PESCARA. Un altro pezzo di storia pescarese ha lasciato la città. Questa mattina alle 4, all'ospedale di Pescara, è morto Nino Ranalli, musicista caporchestra e impresario pescarese di 77 anni. Ranalli era ricoverato per controlli di routine quando una crisi cardiaca lo ha portato su un palco più importante. La sua Orchestra Nino Ranalli, fondata agli inizi degli anni Settanta, era conosciuta in tutto Abruzzo e non solo. Chitarrista e cantante, Ranalli si alternava spesso al basso e al pianoforte, e amava scrivere i testi per le musiche che componeva. Un brano molto conosciuto era intitolato "Abruzzo in fiore", fortunata sigla utilizzata per anni da Atv7 che parlava delle bellezze delle 4 province abruzzesi (CLICCA QUI per ascoltarla). Con la sua orchestra ha girato l'Abruzzo e l'Italia fino agli anni Novanta, dopodichè ha scelto di fare l'impresario, lasciando la conduzione dell'orchestra al figlio Roby, musicista cresciuto fin da bambino a suon di concerti in piazza.

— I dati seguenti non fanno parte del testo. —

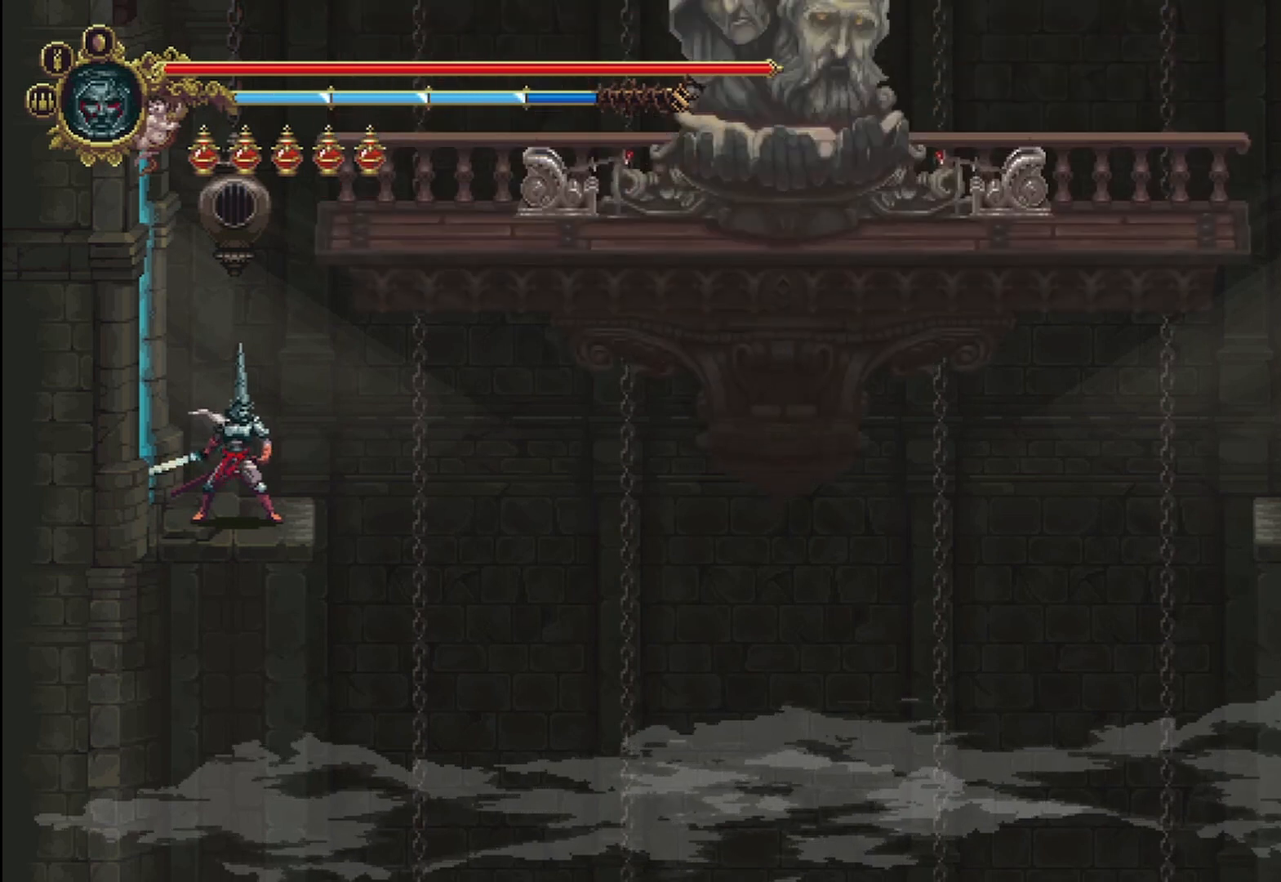
{"buttons": [], "left_stick": "center", "right_stick": "center", "events": [[208, "left_stick", "center"]]}
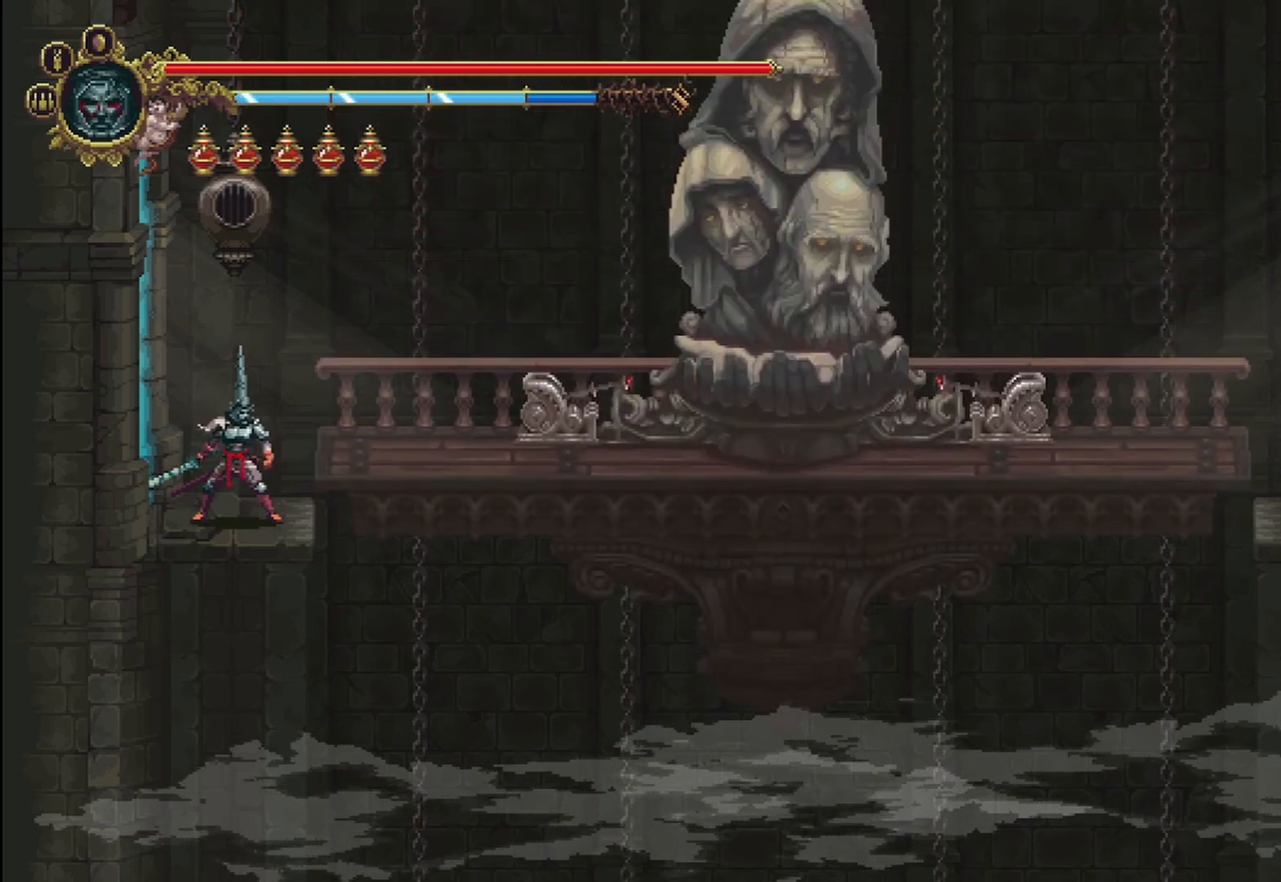
{"buttons": [], "left_stick": "right", "right_stick": "center", "events": [[167, "left_stick", "right"]]}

Spesso compariva nei programmi di Tvq insieme a 'Nduccio, e nella sua orchestra hanno suonato i migliori musicisti abruzzesi. Dieci anni fa aveva inciso il suo primo cd, ma purtroppo la malattia non gli ha consentito di pubblicizzare come voleva i brani da lui composti. Nino Ranalli lascia la moglie Franca, i figli Roby e Katia e gli amati nipoti. I suoi funerali si terranno lunedì 8 maggio, alle ore 15.30, nella chiesa Beata Vergine Maria della Visitazione in via Dalla Chiesa a Pescara.